COUNCIL chiefs have been forced to make an embarrassing U-turn over the use of advertising A-boards on public pavements.

The authority is now poised to ban A-boards across the district on safety grounds, after a scrutiny committee took the rare step of forcing a re-think on their earlier plan to introduce a licensing system.

Disability groups, who have long campaigned against pavement obstructions, said the latest twist in the saga was a welcome surprise.

Paul Robinson, chairman of the Holme Wood Visually Impaired Persons group, said he would have to call off the protest he had planned for Tuesday's full council meeting - but said he wouldn't take anything for granted until after councillors had voted through the ban.

He said: "I thought this meeting on Tuesday would be them rubber-stamping the licensing idea. I'm so thrilled they have reconsidered.

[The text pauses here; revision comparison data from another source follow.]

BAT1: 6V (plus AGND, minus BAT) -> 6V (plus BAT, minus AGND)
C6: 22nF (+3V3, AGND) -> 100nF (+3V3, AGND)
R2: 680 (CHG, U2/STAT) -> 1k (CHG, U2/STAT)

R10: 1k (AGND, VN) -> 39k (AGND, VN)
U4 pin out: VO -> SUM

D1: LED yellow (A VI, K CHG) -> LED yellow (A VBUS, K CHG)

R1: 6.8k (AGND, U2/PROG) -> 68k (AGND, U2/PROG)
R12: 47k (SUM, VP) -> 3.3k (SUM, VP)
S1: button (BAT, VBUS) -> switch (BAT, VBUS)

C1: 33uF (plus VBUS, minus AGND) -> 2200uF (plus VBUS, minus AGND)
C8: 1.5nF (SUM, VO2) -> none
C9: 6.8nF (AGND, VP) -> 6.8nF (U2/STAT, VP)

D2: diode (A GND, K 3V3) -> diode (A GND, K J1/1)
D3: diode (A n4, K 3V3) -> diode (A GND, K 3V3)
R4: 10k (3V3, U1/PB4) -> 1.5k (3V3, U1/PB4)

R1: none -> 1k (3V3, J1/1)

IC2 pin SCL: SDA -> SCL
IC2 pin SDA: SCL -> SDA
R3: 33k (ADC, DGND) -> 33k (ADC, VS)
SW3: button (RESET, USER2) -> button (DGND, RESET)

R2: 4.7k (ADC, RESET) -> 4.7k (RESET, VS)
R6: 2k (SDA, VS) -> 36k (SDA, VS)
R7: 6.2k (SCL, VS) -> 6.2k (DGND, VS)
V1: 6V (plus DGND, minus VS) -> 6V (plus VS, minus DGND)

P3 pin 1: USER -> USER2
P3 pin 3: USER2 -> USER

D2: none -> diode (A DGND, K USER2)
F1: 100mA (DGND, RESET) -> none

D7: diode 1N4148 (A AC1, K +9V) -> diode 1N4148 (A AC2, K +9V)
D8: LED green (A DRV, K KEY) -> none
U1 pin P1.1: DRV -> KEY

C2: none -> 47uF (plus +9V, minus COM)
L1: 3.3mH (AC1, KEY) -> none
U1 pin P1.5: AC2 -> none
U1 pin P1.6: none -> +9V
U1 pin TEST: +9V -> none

It was such a stupid decision."

And Emmerson Walgrove, chairman of the Bradford District Disabled People's Forum, said: "We are extremely delighted that the proposal is to ban all A-boards across the district."

He said they now wanted to make sure the ban would be properly policed.

But traders have reacted with disappointment.

Helen Rhodes, who chairs Ilkley Business Forum, said A-boards helped to attract customers into shops and a ban would hit trade.

She said: "There's quite a high turnover of businesses on Ilkley high street. There's quite a few people hanging on by the skin of their teeth so it will be interesting to see what happens."

Bradford Council's health and social care overview and scrutiny committee had asked the Executive to ban A-boards in all urban centres in the district, after spending more than a year studying the issue and hearing from all sides.

But in March the Labour-run Executive decided instead to ask shopkeepers in certain areas to pay an A-board licence fee - a move which caused a major rift within the Council's Labour group.

Two councillors, Labour's Jo Sharp (Wibsey) and Conservative Dale Smith (Wharfedale) put in official objections, and the Labour-chaired scrutiny committee took the extremely rare move of cancelling the Executive's decision and asking the full council to decide on the matter instead.

It is understood that Council leaders have now been forced to make a U-turn to avoid a humiliating defeat when the matter was put to the vote at the full council meeting.

Councillor Alex Ross-Shaw, portfolio holder for planning, who had proposed the original licensing scheme, said: "After much deliberation we decided that on balance a ban had the benefit of simplicity and avoided having multiple policies in place for different areas of the district.

"The Labour Group feels it’s important for everyone to be able to enjoy free access to public highways wherever possible. The impact of the ban will be assessed in 12 months’ time.

"But of course we'll continue to work with businesses to identify different ways of advertising that doesn't cause a highway obstruction.”

The chairman of the scrutiny committee, Councillor Vanda Greenwood (Lab, Windhill and Wrose), yesterday welcomed the leadership's change-of-heart, saying: "The scrutiny committee strongly welcomes the ban as a straightforward approach to improve accessibility and we will welcome the opportunity to look at it again in a year’s time to review the impact for everyone concerned."

Councillor Simon Cooke, leader of the opposition Conservative group, said it was the first time he could remember a scrutiny committee forcing the full council to reconsider an Executive decision since the introduction of the scrutiny system in 2000.

He said it was an example of the scrutiny process working, but said he didn't yet know how his group would be voting on the matter as Tory councillors had a range of views.